DOCUMENT PASSAGE:
::::

# Kingsford Briquettes --> Lump Charcoal?



## dburne (Sep 1, 2013)

Hey gang,

I am sure this has been discussed a lot on the forums, I am still pretty new here.

Now that I am getting the hang of smoking, especially using the minion method with a charcoal basket - should I consider going from briquettes to lump? I have only been using Kingsford Briquettes to date - doing my 4th smoke today. I picked up a couple of 20 lb bags on sale at Lowes, so I still have little over 40 lbs to go through . Obviously will use that up first.

From what I have read, I understand the real benefit to lump versus briquettes - is the lump burns hotter and cleaner?

So, does it burn up faster than briquettes? I think also from what I have read here, is the lump is a little more clumsy to get sorted in the basket for the minion method, might have to take time to arrange them by hand?

So think I should consider going to Lump, or stick with the briquettes now that I know what I am doing with them?

Just curious, thanks,

Don


----------



## danbury (Sep 1, 2013)

Lump burns a bit hotter than briquettes, has way less ash and if you use a good quality lump, the smoke flavor is considerably superior to what little if any that briquettes has to offer. I use lump in my UDS exclusively and will never use briquettes again if I can help it. Personally I've never noticed anything clumsy about filling my basket, but I don't do minion stuff, I have a rather large basket and just fill it. I toss in a few lumps of raw hardwood, i.e. oak, hickory, pecan or what ever. I start a few "lumps" on fire with a weed burner on each side of the basket and then put in the pit to stabilize. If I'm cooking pork, that means a temp of 225 - 235 with little or no smoke coming out of the vent. Stabilizing may take anywhere from 1/2 hour to 1 hour. If I'm cooking chicken, as I am right now, I open the vents and get the temp up to 300, give or take 10 degrees and I don't want any smoke coming out of the vents. I use Royal Oak Lump in the green bag. It's really decent stuff. Not the best, but certainly not the worst. You do have to sometimes pick junk out when you pour into your basket.... I think I run into some kind of junk about every other bag. Personally I would stay away from Cowboy brand lump. Unless things have changed in the past 5 years, that stuff is like using skunkwood. Here's a link to a site that has reviews of different lumps out there. Others can chime in on their preferences as well.

::::

TASK DETAILS: Carry on the forum thread about switching from Kingsford briquettes to lump charcoal, picking up right after its last sentence.

GIVEN MATERIAL:
::::

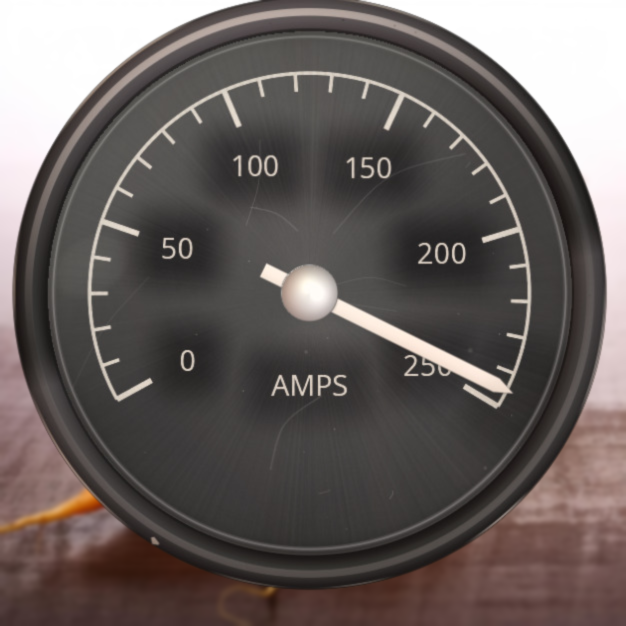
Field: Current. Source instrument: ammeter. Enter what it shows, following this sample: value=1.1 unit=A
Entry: value=245 unit=A
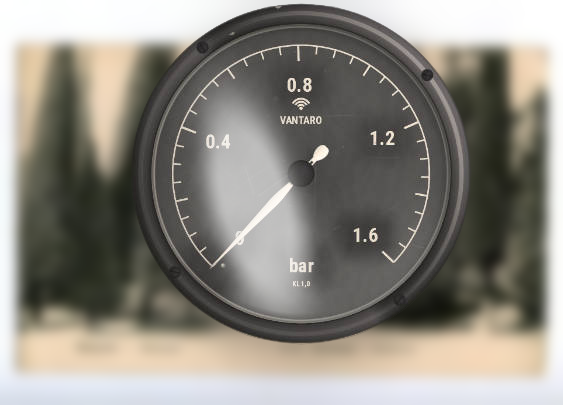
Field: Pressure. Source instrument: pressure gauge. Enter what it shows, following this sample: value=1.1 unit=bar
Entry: value=0 unit=bar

::::

RESPONSE TO THIS TASK:
----------



## mdboatbum (Sep 1, 2013)

Dude, buy a bag of lump and see what happens. If you like it, buy more. If you don't, try something else. This isn't a lifetime commitment. It's charcoal. You'll get through this.


----------



## dburne (Sep 1, 2013)

Thanks Danbury, I really appreciate your feedback and your experiences!


----------



## danbury (Sep 1, 2013)

Do try it though.  Not sure what kind of pit you are using, but it's reasonably air tight like a UDS where when you close the vents all down the fire goes out, then after a short "adjustment" period getting use to it, and I don't see it taking long, I think you would be happy with the lump. You just have to find a decent lump brand in your area.  Review that site I put up and see what is available.


----------



## smokngun (Sep 1, 2013)

I agree with danbury about cowboy brand lump, I would stay away. The link he provided is a valued asset in selecting a good quality charcoal. I like Royal Oak myself and recently purchased a bag of Natures Glo which I have yet to try.


----------



## mdboatbum (Sep 1, 2013)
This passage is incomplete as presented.